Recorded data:
*****
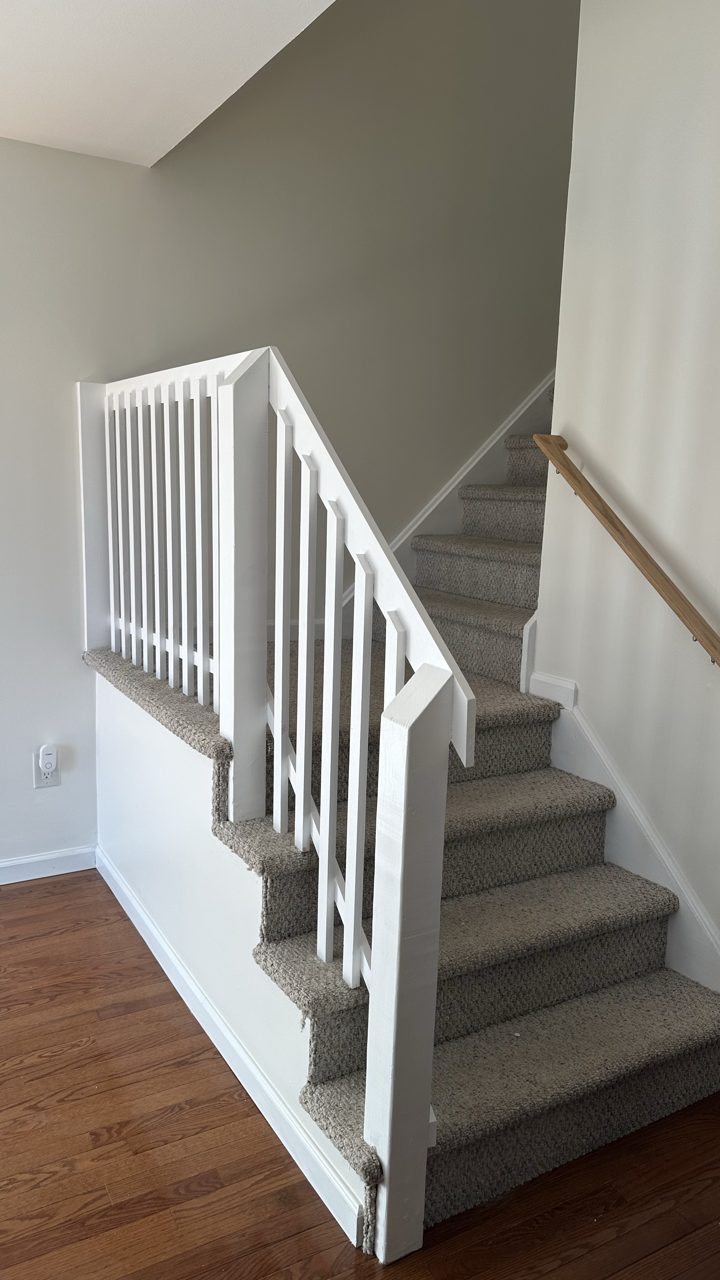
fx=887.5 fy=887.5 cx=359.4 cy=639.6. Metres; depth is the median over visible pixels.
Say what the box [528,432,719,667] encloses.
handrail
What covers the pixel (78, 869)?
baseboard
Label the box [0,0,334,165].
ceiling
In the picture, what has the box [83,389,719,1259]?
carpeted staircase
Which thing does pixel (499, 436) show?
stair skirt board
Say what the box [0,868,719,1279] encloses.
floor
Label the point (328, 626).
stair railing
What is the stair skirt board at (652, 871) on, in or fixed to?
attached to the right wall at (586, 434)
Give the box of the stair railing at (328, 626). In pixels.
[92,340,477,1259]
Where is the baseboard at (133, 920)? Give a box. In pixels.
[96,851,370,1260]
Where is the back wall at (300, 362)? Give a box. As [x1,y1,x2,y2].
[0,0,574,876]
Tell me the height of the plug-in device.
0.090 m
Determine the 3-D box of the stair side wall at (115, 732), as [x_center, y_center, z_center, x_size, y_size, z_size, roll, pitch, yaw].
[-0.410,0.632,2.411,0.113,0.806,1.864,-4,12,-30]
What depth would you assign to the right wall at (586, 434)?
2.32 m
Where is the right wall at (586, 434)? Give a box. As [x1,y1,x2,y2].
[527,0,719,992]
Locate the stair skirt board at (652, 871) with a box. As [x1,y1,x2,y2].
[531,665,719,995]
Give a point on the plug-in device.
(49, 760)
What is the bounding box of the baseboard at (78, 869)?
[0,844,98,884]
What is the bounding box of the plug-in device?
[37,744,58,772]
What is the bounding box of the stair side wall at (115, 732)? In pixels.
[95,660,363,1249]
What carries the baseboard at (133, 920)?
attached to the stair side wall at (115, 732)
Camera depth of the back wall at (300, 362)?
3.32 m
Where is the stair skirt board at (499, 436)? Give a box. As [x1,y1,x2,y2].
[338,368,556,634]

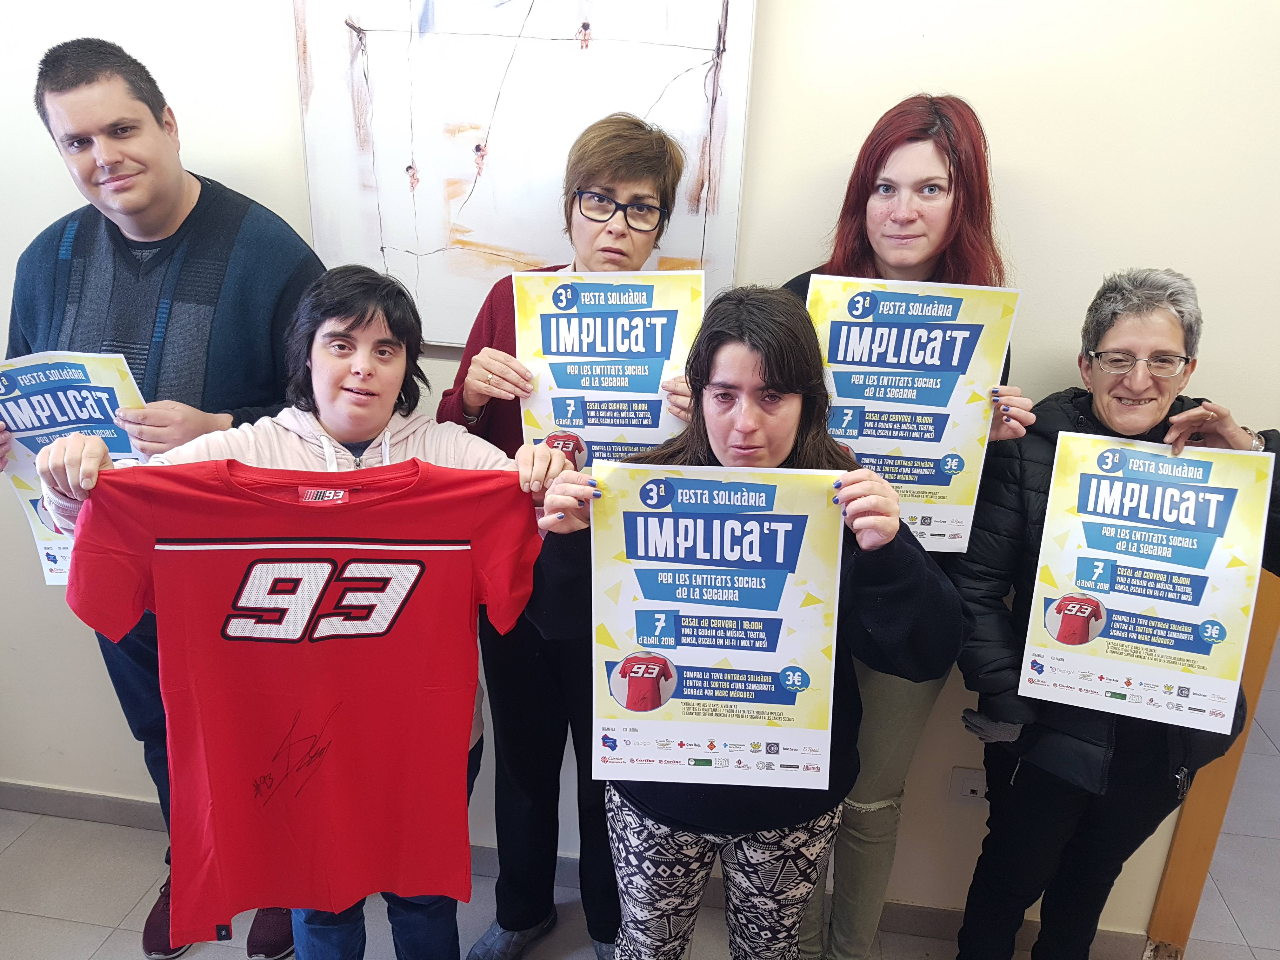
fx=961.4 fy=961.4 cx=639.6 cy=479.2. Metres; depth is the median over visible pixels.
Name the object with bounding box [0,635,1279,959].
floor
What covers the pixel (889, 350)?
poster
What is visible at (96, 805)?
baseboard
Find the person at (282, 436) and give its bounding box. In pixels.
[26,265,559,959]
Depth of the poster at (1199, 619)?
1.69 m
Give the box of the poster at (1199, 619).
[1016,431,1272,734]
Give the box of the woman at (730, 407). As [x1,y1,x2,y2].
[526,289,967,959]
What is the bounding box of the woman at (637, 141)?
[440,119,704,956]
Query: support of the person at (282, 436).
on the floor
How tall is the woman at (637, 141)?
1.773 m
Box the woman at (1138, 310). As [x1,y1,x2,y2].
[947,268,1279,959]
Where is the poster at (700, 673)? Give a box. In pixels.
[582,465,844,789]
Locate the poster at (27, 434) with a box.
[1,347,153,585]
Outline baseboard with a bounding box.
[0,777,1143,956]
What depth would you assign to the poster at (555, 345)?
1.70 m
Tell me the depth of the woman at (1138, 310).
1.81 m
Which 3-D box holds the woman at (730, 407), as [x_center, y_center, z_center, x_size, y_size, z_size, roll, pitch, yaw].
[0.158,0.474,1.654,0.613,1.502,0.525,5,21,8]
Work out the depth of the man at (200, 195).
1.79 m
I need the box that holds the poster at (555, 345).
[510,268,701,481]
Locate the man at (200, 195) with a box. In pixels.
[0,36,322,956]
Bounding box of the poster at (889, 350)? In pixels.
[805,274,1021,554]
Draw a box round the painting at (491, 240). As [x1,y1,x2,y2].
[290,0,758,343]
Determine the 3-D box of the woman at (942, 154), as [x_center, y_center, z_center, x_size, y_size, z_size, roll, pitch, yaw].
[0.455,0.232,1.908,0.514,1.769,0.509,5,21,8]
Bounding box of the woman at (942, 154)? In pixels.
[783,94,1030,959]
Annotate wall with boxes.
[0,0,1279,947]
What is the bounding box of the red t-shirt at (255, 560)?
[55,462,547,925]
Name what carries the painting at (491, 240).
attached to the wall

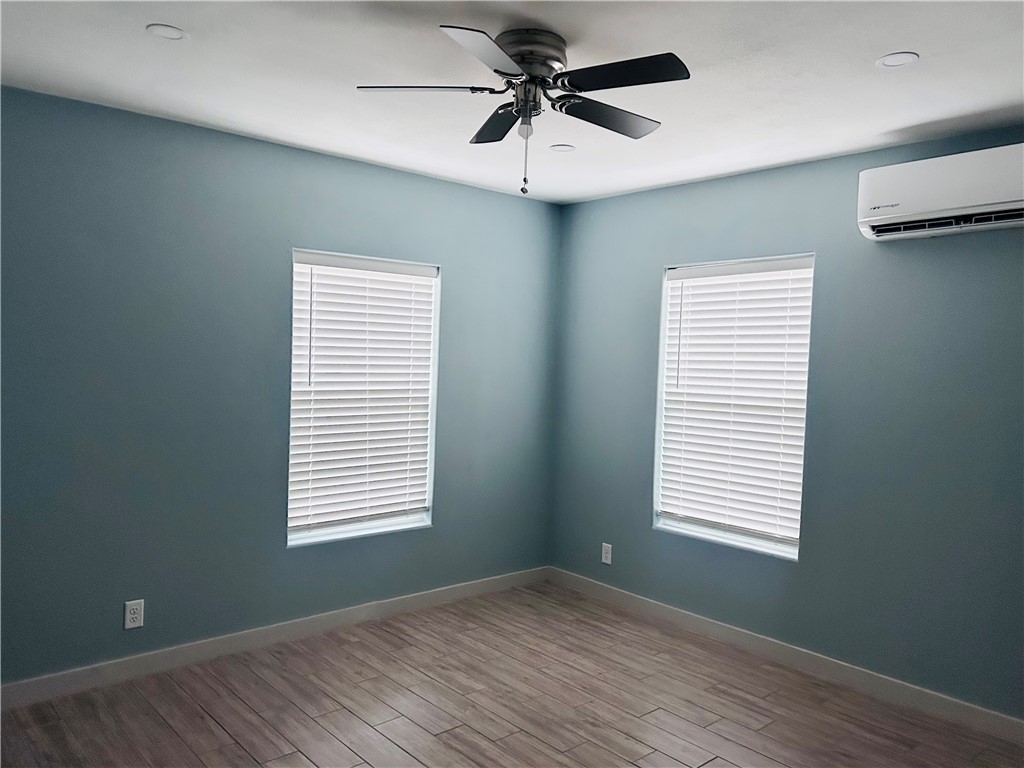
*****
_Your instructions:_ Print every entry word for word; omit the pictures.

_Solution:_
fx=887.5 fy=887.5 cx=359.4 cy=639.6. Metres; depth is the median over visible pixels.
Say what the box [528,432,719,667] encloses.
handrail
What covers the pixel (78, 869)?
baseboard
Label the box [0,0,334,165].
ceiling
In the picture, what has the box [83,389,719,1259]?
carpeted staircase
Which thing does pixel (499, 436) show?
stair skirt board
Say what the box [0,868,719,1279] encloses.
floor
Label the point (328, 626).
stair railing
What is the stair skirt board at (652, 871) on, in or fixed to?
attached to the right wall at (586, 434)
Give the box of the stair railing at (328, 626). In pixels.
[92,340,477,1259]
Where is the baseboard at (133, 920)? Give a box. In pixels.
[96,851,370,1260]
Where is the back wall at (300, 362)? Give a box. As [x1,y1,x2,y2].
[0,0,574,876]
Tell me the height of the plug-in device.
0.090 m
Determine the 3-D box of the stair side wall at (115, 732), as [x_center, y_center, z_center, x_size, y_size, z_size, roll, pitch, yaw].
[-0.410,0.632,2.411,0.113,0.806,1.864,-4,12,-30]
What depth would you assign to the right wall at (586, 434)?
2.32 m
Where is the right wall at (586, 434)? Give a box. As [x1,y1,x2,y2].
[527,0,719,992]
Locate the stair skirt board at (652, 871) with a box. As [x1,y1,x2,y2].
[531,665,719,995]
Give a point on the plug-in device.
(49, 760)
What is the bounding box of the baseboard at (78, 869)?
[0,844,98,884]
What is the bounding box of the plug-in device?
[37,744,58,772]
What is the bounding box of the stair side wall at (115, 732)? In pixels.
[95,660,363,1249]
What carries the baseboard at (133, 920)?
attached to the stair side wall at (115, 732)
Camera depth of the back wall at (300, 362)?
3.32 m
Where is the stair skirt board at (499, 436)? Give a box. As [x1,y1,x2,y2].
[338,368,556,634]

fx=961.4 fy=961.4 cx=639.6 cy=479.2. Metres; depth is the median over visible pixels.
Name the object with bounding box [0,635,1279,959].
floor
What covers the pixel (889, 350)?
poster
What is visible at (96, 805)?
baseboard
Find the person at (282, 436) and give its bounding box. In pixels.
[26,265,559,959]
Depth of the poster at (1199, 619)?
1.69 m
Give the box of the poster at (1199, 619).
[1016,431,1272,734]
Give the box of the woman at (730, 407). As [x1,y1,x2,y2].
[526,289,967,959]
What is the bounding box of the woman at (637, 141)?
[440,119,704,956]
Query: support of the person at (282, 436).
on the floor
How tall is the woman at (637, 141)?
1.773 m
Box the woman at (1138, 310). As [x1,y1,x2,y2].
[947,268,1279,959]
Where is the poster at (700, 673)? Give a box. In pixels.
[582,465,844,789]
Locate the poster at (27, 434) with a box.
[1,347,153,585]
Outline baseboard with a bounding box.
[0,777,1143,956]
What depth would you assign to the poster at (555, 345)?
1.70 m
Tell me the depth of the woman at (1138, 310).
1.81 m
Which 3-D box holds the woman at (730, 407), as [x_center, y_center, z_center, x_size, y_size, z_size, roll, pitch, yaw].
[0.158,0.474,1.654,0.613,1.502,0.525,5,21,8]
Work out the depth of the man at (200, 195).
1.79 m
I need the box that holds the poster at (555, 345).
[510,268,701,481]
Locate the man at (200, 195) with a box. In pixels.
[0,36,322,956]
Bounding box of the poster at (889, 350)? In pixels.
[805,274,1021,554]
Draw a box round the painting at (491, 240). As [x1,y1,x2,y2].
[290,0,758,343]
Determine the 3-D box of the woman at (942, 154), as [x_center, y_center, z_center, x_size, y_size, z_size, roll, pitch, yaw].
[0.455,0.232,1.908,0.514,1.769,0.509,5,21,8]
Bounding box of the woman at (942, 154)? In pixels.
[783,94,1030,959]
Annotate wall with boxes.
[0,0,1279,947]
What is the bounding box of the red t-shirt at (255, 560)?
[55,462,547,925]
Name what carries the painting at (491, 240).
attached to the wall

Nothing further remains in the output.